Delroy touched on an interesting display of desire and fetishism between black men and white women. He met his girlfriend (Michael’s sister) when they were 15, and although she says the whole “is it true what they say about black men” line which hurts him, his hormones get the better of him, and now years later they’re still together having a baby. Plot twist, she’s still racist and he still loves her. Through his own love life and lived experiences, we get to understand fetishism a bit more. 

“We all know a Delroy. He’s the Black friend white people bring up to win an argument about race”

Michael Balogun gives a stellar performance, filling the stage and bringing all the other characters to life. The writing was super, blending patois and London English in a way so many young black Caribbeans do… and everyone else at this point to be honest. 

The set and props were simple but very effective. CCTV cameras represented the police and a statue of Britannia lit up when he spoke about his white girlfriend. A pendant of Nefertiti represented his Jamaican mum who disapproves of his girlfriend and even a golliwog floated down as he talked about the overcompensating Black police officer.

It’s refreshing seeing a Black character who doesn’t have all the answers, one that you don’t agree with on so many things. In many ways, it would be simple to put on a play about a Black person who was “conscious” and aware of how trash this world can be for Black people. But the reality is, he’s not some middle-class academic or even the type of person who would come and see a one-man play at the National. He only knows what is true to him. He voted for Brexit because he thinks Europeans are just as racist. When we say Black people aren’t a monolith, this is what we mean. 

It’s a breath of fresh air to see that a play which I think would normally find a home in the Dorfman (read: a Black play) taking up space in Olivier theatre. It might be because of the pandemic or because of the current political climate. Who knows! I really want to believe this isn’t just the Black square of theatre because it deserves to be in the Olivier.
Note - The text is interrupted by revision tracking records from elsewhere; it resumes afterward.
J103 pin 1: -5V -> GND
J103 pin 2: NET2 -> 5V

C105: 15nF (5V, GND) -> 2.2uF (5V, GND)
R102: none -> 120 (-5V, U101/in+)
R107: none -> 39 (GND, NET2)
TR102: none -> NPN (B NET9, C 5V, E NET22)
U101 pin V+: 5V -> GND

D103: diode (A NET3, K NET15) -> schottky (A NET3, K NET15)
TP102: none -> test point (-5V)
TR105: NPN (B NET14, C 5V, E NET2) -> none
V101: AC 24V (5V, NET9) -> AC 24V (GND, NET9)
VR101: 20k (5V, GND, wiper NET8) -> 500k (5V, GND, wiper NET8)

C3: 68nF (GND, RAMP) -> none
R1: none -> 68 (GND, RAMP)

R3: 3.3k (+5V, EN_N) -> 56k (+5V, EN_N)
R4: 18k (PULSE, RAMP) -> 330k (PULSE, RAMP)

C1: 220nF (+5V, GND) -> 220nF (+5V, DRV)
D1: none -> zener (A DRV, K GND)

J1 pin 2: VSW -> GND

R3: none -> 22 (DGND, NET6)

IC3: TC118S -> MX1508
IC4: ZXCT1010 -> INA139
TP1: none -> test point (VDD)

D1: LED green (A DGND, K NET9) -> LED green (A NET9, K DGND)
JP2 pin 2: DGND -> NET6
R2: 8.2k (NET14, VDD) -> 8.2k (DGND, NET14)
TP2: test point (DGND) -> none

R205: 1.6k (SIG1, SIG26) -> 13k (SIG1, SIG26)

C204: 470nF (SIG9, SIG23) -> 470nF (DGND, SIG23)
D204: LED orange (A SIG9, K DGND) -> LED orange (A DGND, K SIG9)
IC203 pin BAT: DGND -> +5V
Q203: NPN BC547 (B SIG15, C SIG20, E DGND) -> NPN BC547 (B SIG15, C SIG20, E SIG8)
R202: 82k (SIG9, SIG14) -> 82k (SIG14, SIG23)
It’s proof that the plays I’ve seen in art centres and by smaller theatres by upcoming and talented Black writers are worthy of being there too. 

Death Of England: Delroy was a reminder that this fight is for us all, even men like Delroy who proclaim England isn’t that bad these days but are eaten up by the racist comments white people have made in the past to him, even his girlfriend. It feels like the right sort of play to open on NT’s return, even if briefly.